* **WHAT NEEDS TO BE DONE**: Quote the text of the records below word for word, leaving the pictures out of your answer.

* **DATA SHOWN**:
· · · · · · ·

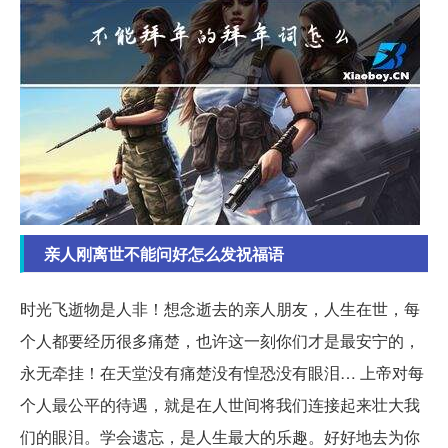
亲人刚离世不能问好怎么发祝福语
时光飞逝物是人非！想念逝去的亲人朋友，人生在世，每
个人都要经历很多痛楚，也许这一刻你们才是最安宁的，
永无牵挂！在天堂没有痛楚没有惶恐没有眼泪… 上帝对每
个人最公平的待遇，就是在人世间将我们连接起来壮大我
们的眼泪。学会遗忘，是人生最大的乐趣。好好地去为你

· · · · · · ·

* **RESPONSE TO THE EXERCISE**:
亲人刚离世不能问好怎么发祝福语
时光飞逝物是人非！想念逝去的亲人朋友，人生在世，每
个人都要经历很多痛楚，也许这一刻你们才是最安宁的，
永无牵挂！在天堂没有痛楚没有惶恐没有眼泪… 上帝对每
个人最公平的待遇，就是在人世间将我们连接起来壮大我
们的眼泪。学会遗忘，是人生最大的乐趣。好好地去为你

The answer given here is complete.